For food security and livelihood assistance, WFP completed a general food distribution (GFD) for IDPs in Sortony on 26 February. The distributions included cooking oil, salt, sorghum and lentils. In addition, Oxfam America targeted 2,000 vulnerable families for cash support. However, due to difficulties in withdrawing cash from banks, Oxfam America has rescheduled the payments for three instalments, the first of which 710 SDG (about $15) has already been distributed to the beneficiaries. The second instalment will follow soon, depending on cash availability.
For protection, KSCS has been running five Child Friendly Spaces (CFSs) at the site, with between 3,000 and 3,500 children benefitting from different child protection activities. In addition, the national NGO Nada Al Azhar-with the support of the UN Population Fund (UNFPA)-has carried out workshops focusing on gender-based violence (GBV) awareness-raising sessions, capacity-building for community-based protection networks (CBPNWs) and a training workshop on GBV awareness issues for service providers. The NGO has also distributed 150 hygiene kits to 150 people.
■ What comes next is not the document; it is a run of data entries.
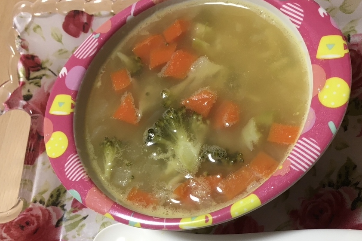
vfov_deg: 30.6
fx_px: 432
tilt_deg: -65.6
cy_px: 184
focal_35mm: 43
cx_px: 227
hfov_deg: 45.1
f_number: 2.2
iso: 80
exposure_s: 1/30
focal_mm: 4.15
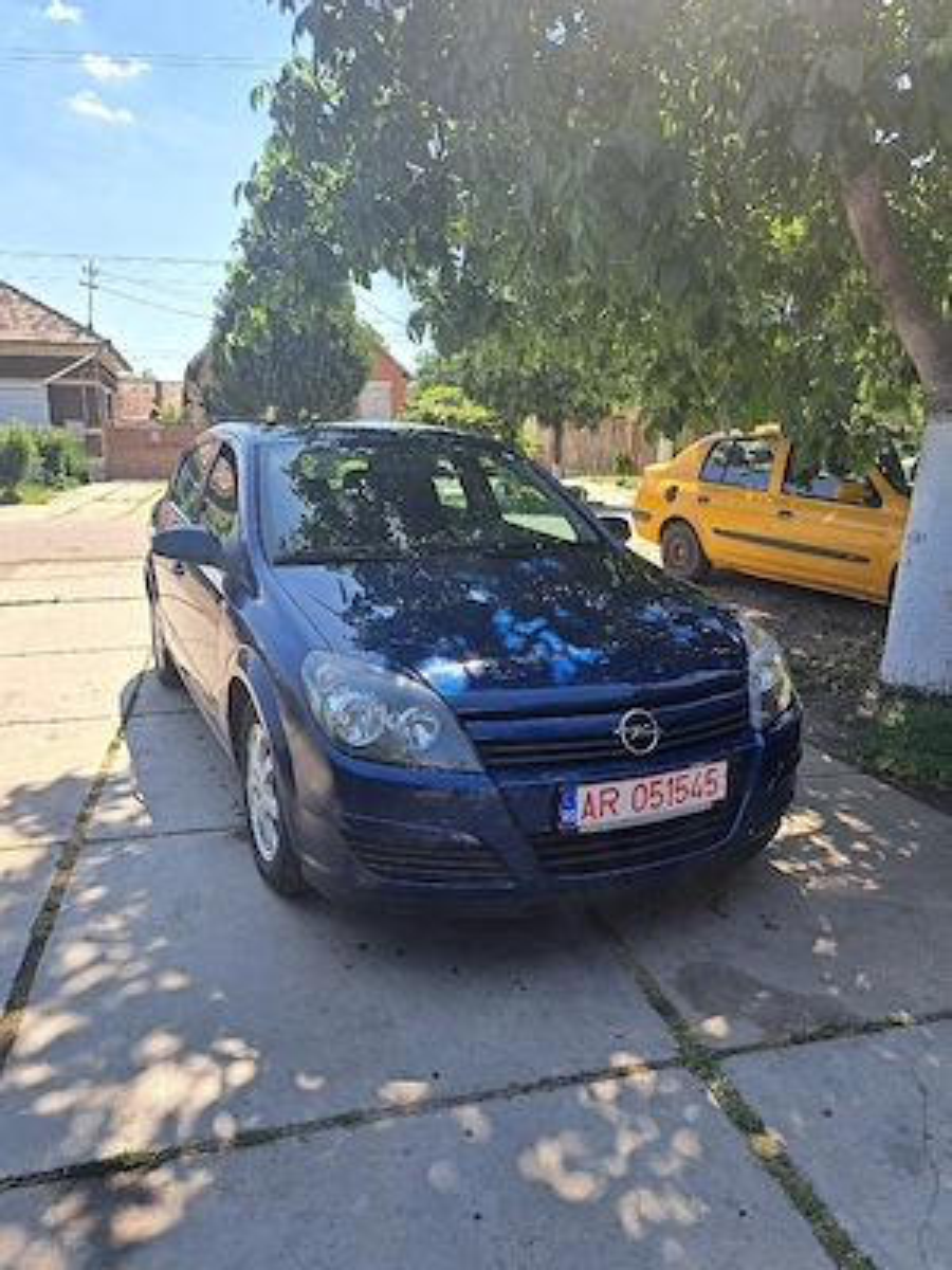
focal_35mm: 24
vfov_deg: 71.6
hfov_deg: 56.8
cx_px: 476
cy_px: 635
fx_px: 880
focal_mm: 5.23
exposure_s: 1/500
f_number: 1.8
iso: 50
UN Habitat receives $700,000 from Japan to support IDP returns in South Darfur
The UN Human Settlements Programme (UN Habitat) received bilateral funding of USD $700,000 in 2019 from Japan to support the return of some 17,100 IDPs in South Darfur State. This is part of an emergency support program for IDP returns in Dagariss village (22 km southwest of Nyala town in El Salam locality) from March 2019 to March 2020. Dagariss village has seen a large number of IDP returns, however, the village lacks basic services, public facilities and security, according to UN Habitat.
Returnees in Dagariss village meet with UN Habitat (UN Habitat, 2019)
The project aims to support sustainable returns and ensure human security of both the returnee and local communities through the development of guiding principles of IDP returns and securing land rights. The project also aims to enhance the self-reliance of the returnees and local communities, particularly youth and women, through self-help construction and improvement of basic services and public facilities.
Last year, Japan provided bilateral funding of $900,000 to UN Habitat to support South Sudanese refugee and hosting communities in El Jebelain locality, White Nile State.